Segment Information -
The Company is organized around two operating segments. The primary segment is
Management Consulting Services, provided through a network of offices throughout
the United States, Mexico and Guam; and Analytical Services provided through its
laboratory facility located in Maryland.
Accounting Irregularities -
On February 4, 2000, the Company reported that management had discovered
accounting irregularities related to unbilled revenue which will cause the
Company to restate earnings for the prior years. Upon discovering the
irregularities, the Company, through the Audit Committee of the Board of
Directors, began an intensive investigation and notified the appropriate
authorities.
On April 10, 2000, the Company further reported that the previously disclosed
investigation, conducted in association with the Company's current auditors,
PriceWaterhouseCoopers LLP, isolated the restatements to fiscal years 1999 and
1998. As previously disclosed, the cumulative effect of the restatements would
reduce pre-tax earnings $1.4 million.
On April 7, 2000, Arthur Anderson LLP, who served as the Company's auditors
through August 31, 1999, notified the Company by letter that its previously
issued reports on the financial statements of the Company for the years ended
August 31, 1999 and 1998 should no longer be relied upon.

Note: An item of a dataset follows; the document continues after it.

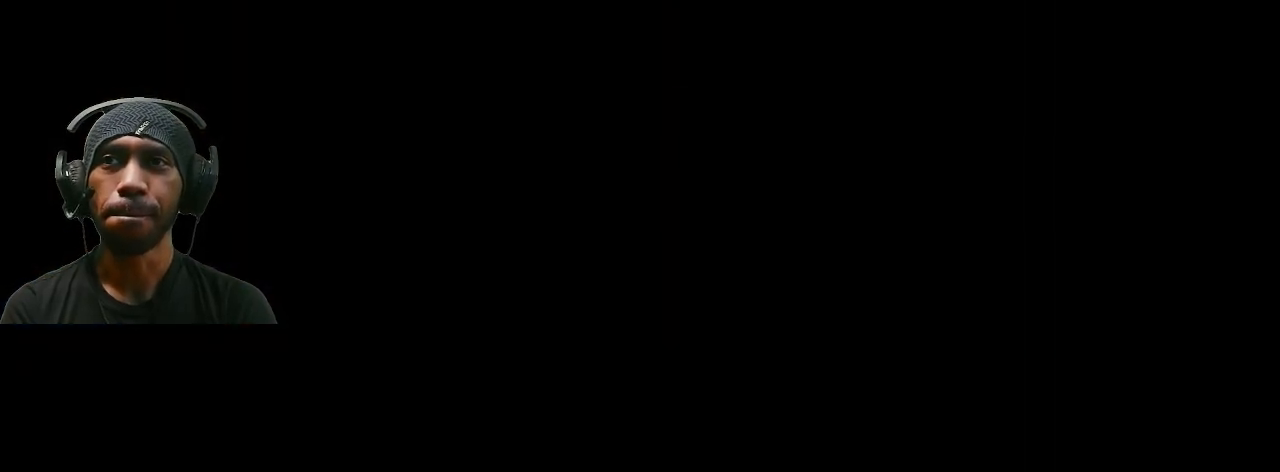
{"buttons": ["R2"], "left_stick": "center", "right_stick": "center", "events": []}
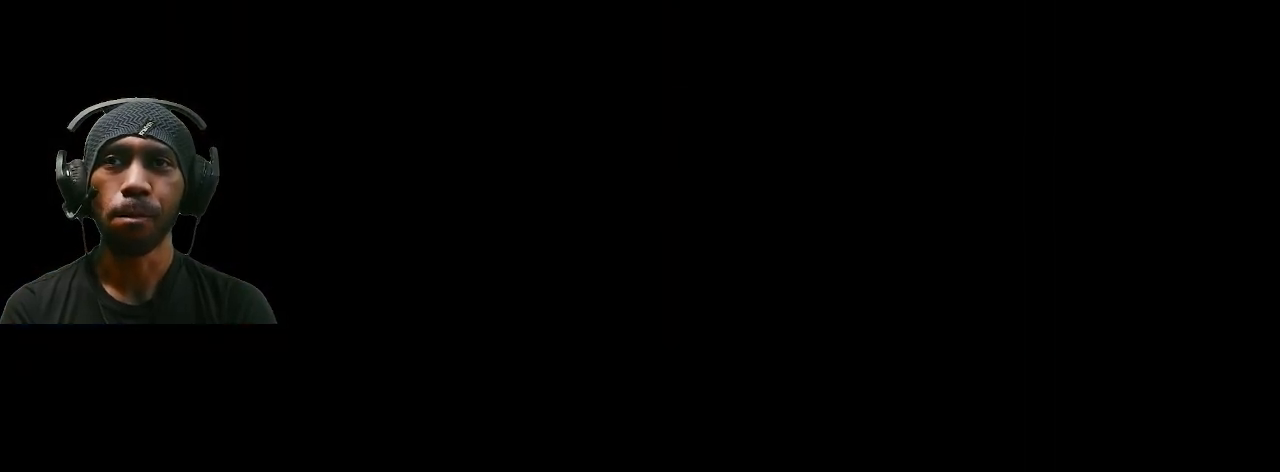
{"buttons": ["R2"], "left_stick": "center", "right_stick": "center", "events": []}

The Audit Committee's investigation has been completed and, as a result of its
findings, the Company has restated its previously reported financial results for
fiscal years 1999 and 1998. The fiscal year 1998 financial information set forth
herein incorporates all relevant information obtained from the investigation. As
a result of the accounting irregularities, the Company will file audited
restated financial statements and related financial data schedule for the fiscal
years ended August 31, 1999 and August 31, 1998 on an amended Form 10-K/A for
the fiscal year ended August 31, 1999 and will file unaudited restated quarterly
financial statements and financial data schedule for the three months ended
November 30, 1999, 1998, and 1997; the six months ended February 29, 2000 and
February 28, 1999 and 1998; and the nine months ended May 31, 1999 and 1998 on
amended Forms 10-Q/A. The Company has provided a condensed reconciliation of the
financial statement amounts, which were reported in prior filings, to the
restated amounts, which are included in the financial statements presented in
this Form 10-Q/A (see Note 2).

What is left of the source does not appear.